Extracted data entries:
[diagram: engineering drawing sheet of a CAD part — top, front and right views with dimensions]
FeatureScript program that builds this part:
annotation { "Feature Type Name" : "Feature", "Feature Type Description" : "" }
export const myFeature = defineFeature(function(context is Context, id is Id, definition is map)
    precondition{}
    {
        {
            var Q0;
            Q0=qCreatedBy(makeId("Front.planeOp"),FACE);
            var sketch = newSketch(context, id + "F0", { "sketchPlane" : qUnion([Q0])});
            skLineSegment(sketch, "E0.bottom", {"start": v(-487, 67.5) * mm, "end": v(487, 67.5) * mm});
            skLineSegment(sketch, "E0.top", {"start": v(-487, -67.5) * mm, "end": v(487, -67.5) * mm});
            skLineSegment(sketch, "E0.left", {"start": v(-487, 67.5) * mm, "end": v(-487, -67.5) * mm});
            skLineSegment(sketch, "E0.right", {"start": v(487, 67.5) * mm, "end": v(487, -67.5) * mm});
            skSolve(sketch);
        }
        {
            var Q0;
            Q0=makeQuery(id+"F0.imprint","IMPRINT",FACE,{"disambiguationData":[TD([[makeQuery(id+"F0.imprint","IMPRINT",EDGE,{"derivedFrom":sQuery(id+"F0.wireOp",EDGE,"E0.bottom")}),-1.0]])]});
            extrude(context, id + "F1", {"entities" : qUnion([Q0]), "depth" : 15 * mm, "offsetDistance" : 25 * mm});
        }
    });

STATED EXERCISE:
Convert the entries into a JSON list of strings, with one string for each line and blank lines omitted.

SOLUTION TO THIS TASK:
[
  "[diagram: engineering drawing sheet of a CAD part — top, front and right views with dimensions]",
  "FeatureScript program that builds this part:",
  "annotation { \"Feature Type Name\" : \"Feature\", \"Feature Type Description\" : \"\" }",
  "export const myFeature = defineFeature(function(context is Context, id is Id, definition is map)",
  "    precondition{}",
  "    {",
  "        {",
  "            var Q0;",
  "            Q0=qCreatedBy(makeId(\"Front.planeOp\"),FACE);",
  "            var sketch = newSketch(context, id + \"F0\", { \"sketchPlane\" : qUnion([Q0])});",
  "            skLineSegment(sketch, \"E0.bottom\", {\"start\": v(-487, 67.5) * mm, \"end\": v(487, 67.5) * mm});",
  "            skLineSegment(sketch, \"E0.top\", {\"start\": v(-487, -67.5) * mm, \"end\": v(487, -67.5) * mm});",
  "            skLineSegment(sketch, \"E0.left\", {\"start\": v(-487, 67.5) * mm, \"end\": v(-487, -67.5) * mm});",
  "            skLineSegment(sketch, \"E0.right\", {\"start\": v(487, 67.5) * mm, \"end\": v(487, -67.5) * mm});",
  "            skSolve(sketch);",
  "        }",
  "        {",
  "            var Q0;",
  "            Q0=makeQuery(id+\"F0.imprint\",\"IMPRINT\",FACE,{\"disambiguationData\":[TD([[makeQuery(id+\"F0.imprint\",\"IMPRINT\",EDGE,{\"derivedFrom\":sQuery(id+\"F0.wireOp\",EDGE,\"E0.bottom\")}),-1.0]])]});",
  "            extrude(context, id + \"F1\", {\"entities\" : qUnion([Q0]), \"depth\" : 15 * mm, \"offsetDistance\" : 25 * mm});",
  "        }",
  "    });"
]